Court Opinion

ID: 9830068
Source: CourtListenerOpinion
Date Created: 2023-09-01 19:51:05.88211+00
Date Added: 2024-06-11T07:43:12.038255
License: Public Domain

On Motion for Rehearing.
[9-11] A careful reconsideration of this case upon appellee’s motion for a rehearing has failed to convince us that we erred in holding that the evidence adduced was sufficient to require the submission of the issues presented by the pleadings to the jury impaneled for its trial for determination. The case, in our .opinion, differs in important particulars from the case of Missouri Pac. Ry. Co. v. Porter, 73 Tex. 304, 11 S. W. 324, and is not ruled thereby, nor by either of the cases cited by counsel for the appellee. The well-settled rule that it may be established by circumstances that a person was killed by a railway train at a public crossing through the negligence of the railway company’s servants, and that the person killed was, at the time, in the exercise of care for his own safety, • is expressly recognized in the case mentioned. Such is simply the effect of our holding in the case at bar. That in such a ca§e the circumstances must be shown by direct evidence, and cannot be inferred from other circumstances, and that “it is not admissible to go into the domain of conjecture, and to pile one presumption upon another, is not and has not by this court been questioned.” The circumstances shown by the positive or direct testimony found in the record were sufficient, we think, to take this ease to the jury on all material issues made by the pleadings. In other words, we hold that the probative force of the evidence is not so weak that it only raises a mere surmise or suspicion of the existence of the *803facts sought to be established, but that the existence of such facts may be reasonably inferred from the circumstances shown. A presumption of fact is a probable inference which common sense, enlightened by human knowledge- and experience, draws from the connection, relation, and coincidence of facts and circumstances with each other. If the fact in evidence usually accompanies the fact in issue, it gives rise to a probable presumption of the existence of the fact to be proved, and presumption of fact must always be drawn by the jury. United States v. Searcey (D. C.) 26 Fed. 435; Kent v. People, 8 Colo. 563, 9 Pac. 852; Sears v. Vaughan, 230 Ill. 572, 82 N. E. 881. It cannot be said as a matter of law that -the existence of the facts essential to appellant’s right of recovery cannot reasonably be deduced from the facts and circumstances shown on the trial of this case. This being true, it was error to withdraw the case from the jury.

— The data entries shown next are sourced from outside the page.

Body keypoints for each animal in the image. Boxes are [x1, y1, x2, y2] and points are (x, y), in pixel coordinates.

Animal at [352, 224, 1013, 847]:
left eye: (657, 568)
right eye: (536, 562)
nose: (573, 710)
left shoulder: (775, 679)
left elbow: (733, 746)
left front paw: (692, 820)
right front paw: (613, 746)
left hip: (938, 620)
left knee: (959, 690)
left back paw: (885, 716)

In our original opinion we stated, in effect, that a short time before the accident causing the death of E. E. Luten he left home carrying a gun, and appellee insists that such conclusion is not supported by any evidence. In carefully reviewing the testimony again, we fail to find any direct testimony to that effect; and if such conclusion is not a fair inference from the circumstances in evidence, then there is no evidence to support it. The absence of such evidence, however, is not of sufficient importance to require a change in the disposition we have made of the appeal.
[12] It is also contended that there is no evidence showing that th-e train which caused the death of the said Luten was going north. This is incorrect. The facts and circumstances in evidence make it very clear that it was. In addition to the facts pointed out in the original opinion it appears that the train that struck and killed the deceased carried his body to the town of Abbott. The witness T. E. Morgan testified that he lived at or near Abbott; that he knew Mr. Luten; that he passed the depot at Abbott the day Luten was killed; that he saw his body that day at Abbott; that the railroad company had it when he first saw it at the depot and that he assisted in unloading it. The witness PI. H. Humphries testified that he lived south of Abbott in the neighborhood of and pretty close to where Mr. Luten lived; and that appellee’s railroad track ran north and south at the point where the accident occurred is conclusively shown. The foregoing testimony, aside from other testimony in the record disclosing the facts and circumstances detailed in the original opinion, is amply sufficient to warrant the conclusion that the train in question was moving north.
We believe the proper disposition of the appeal has been made, and, so believing, the motion for a rehearing is overruled.